Yargıtay Kararı 9. Ceza Dairesi 2021/5912 E. 2023/5493 K. 21.09.2023 T.

YARGITAY KARARI
DAİRE : 9. Ceza Dairesi
ESAS NO : 2021/5912
KARAR NO : 2023/5493
KARAR TARİHİ : 21.09.2023

MAHKEMESİ :Asliye Ceza Mahkemesi
SAYISI : 2014/710 E., 2015/155 K
SUÇ : Çocuğun cinsel istismarı
HÜKÜM : Mahkumiyet
TEBLİĞNAME GÖRÜŞÜ : Onama

Sanık hakkında kurulan hükmün; karar tarihi itibarıyla 6723 sayılı Kanun’un 33 üncü maddesiyle değişik 5320 sayılı Kanun’un 8 inci maddesi gereği yürürlükte bulunan 1412 sayılı Ceza Muhakemeleri Usulü Kanunu’nun (1412 sayılı Kanun) 305 inci maddesi gereği temyiz edilebilir olduğu, karar tarihinde yürürlükte bulunan 5271 sayılı Ceza Muhakemesi Kanunu’nun (5271 sayılı Kanun) 260 ncı maddesinin birinci fıkrası gereği temyiz edenin hükmü temyize hak ve yetkisinin bulunduğu 1412 sayılı Kanun’un 310 uncu maddesi gereği temyiz isteğinin süresinde olduğu, aynı Kanun’un 317 nci maddesi gereği temyiz isteğinin reddini gerektirir bir durumun bulunmadığı yapılan ön inceleme neticesinde tespit edilmekle, gereği düşünüldü:

I. HUKUKÎ SÜREÇ
Bursa 17. Asliye Ceza Mahkemesinin,11.03.2015 tarihli ve 2014/710 Esas, 2015/155 Karar sayılı kararı ile sanığın çocuğun cinsel istismarı suçundan 5237 sayılı Türk Ceza Kanunu’nun (5237 sayılı Kanun) 103 üncü maddesinin birinci fıkrasının (b) bendi, 43 üncü maddesinin birinci fıkrası ile 62 ve 53 üncü maddeleri uyarınca 3 yıl 1 ay 15 gün hapis cezası ile cezalandırılmasına ve hak yoksunluklarına karar verilmiştir.

II. TEMYİZ SEBEPLERİ
Sanık Müdafiinin Temyiz İsteği
Sübuta, mahkumiyete yeterli şüpheden uzak kesin delil olmadığına, 5237 sayılı Kanun’un 43 üncü maddesinin uygulanmaması gerektiğine, zor unsurunun bulunmadığına, mağdur beyanlarının çelişkili olduğuna ilişkindir.

■ **Veri kesiti**:
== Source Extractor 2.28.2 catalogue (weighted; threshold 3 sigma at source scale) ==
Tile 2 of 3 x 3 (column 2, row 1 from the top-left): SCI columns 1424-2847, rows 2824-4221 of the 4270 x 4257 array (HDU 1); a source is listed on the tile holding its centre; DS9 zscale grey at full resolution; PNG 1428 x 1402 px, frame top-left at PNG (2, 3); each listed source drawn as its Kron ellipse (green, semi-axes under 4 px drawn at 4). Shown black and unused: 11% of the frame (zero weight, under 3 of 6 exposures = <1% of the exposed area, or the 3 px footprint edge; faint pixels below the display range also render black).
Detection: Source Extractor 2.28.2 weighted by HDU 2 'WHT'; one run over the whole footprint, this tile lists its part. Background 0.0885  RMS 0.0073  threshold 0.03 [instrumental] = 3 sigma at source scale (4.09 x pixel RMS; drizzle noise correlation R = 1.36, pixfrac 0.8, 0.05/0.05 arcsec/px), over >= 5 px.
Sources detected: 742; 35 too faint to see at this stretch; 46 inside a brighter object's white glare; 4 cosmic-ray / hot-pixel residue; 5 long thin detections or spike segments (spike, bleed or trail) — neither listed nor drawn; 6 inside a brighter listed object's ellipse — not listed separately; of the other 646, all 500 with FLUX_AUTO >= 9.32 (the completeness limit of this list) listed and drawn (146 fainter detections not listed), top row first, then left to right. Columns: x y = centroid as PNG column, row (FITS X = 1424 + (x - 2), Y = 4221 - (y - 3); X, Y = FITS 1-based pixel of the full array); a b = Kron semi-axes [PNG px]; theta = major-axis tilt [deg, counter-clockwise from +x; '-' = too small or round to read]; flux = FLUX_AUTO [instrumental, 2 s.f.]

■ **Alıştırma görevi 1**:
Karara göre aşağıdaki soruları yanıtlayınız.
(a) Karar tarihi nedir?
(b) Sanığa ne kadar süreli hapis cezası verilmiştir?
(c) Tebliğname görüşü nedir?
■ **Alıştırma görevi 2**: Kararda "I. HUKUKÎ SÜREÇ" ifadesinden "yoksunluklarına karar verilmiştir." ifadesine kadar uzanan kısmı aynen yazınız.
Bu çalışma için verilere ihtiyaç bulunmamaktadır.

■ **Eksiksiz yanıt 1**:
(a) 21.09.2023
(b) 3 yıl 1 ay 15 gün
(c) Onama

■ **Eksiksiz yanıt 2**:
I. HUKUKÎ SÜREÇ
Bursa 17. Asliye Ceza Mahkemesinin,11.03.2015 tarihli ve 2014/710 Esas, 2015/155 Karar sayılı kararı ile sanığın çocuğun cinsel istismarı suçundan 5237 sayılı Türk Ceza Kanunu’nun (5237 sayılı Kanun) 103 üncü maddesinin birinci fıkrasının (b) bendi, 43 üncü maddesinin birinci fıkrası ile 62 ve 53 üncü maddeleri uyarınca 3 yıl 1 ay 15 gün hapis cezası ile cezalandırılmasına ve hak yoksunluklarına karar verilmiştir.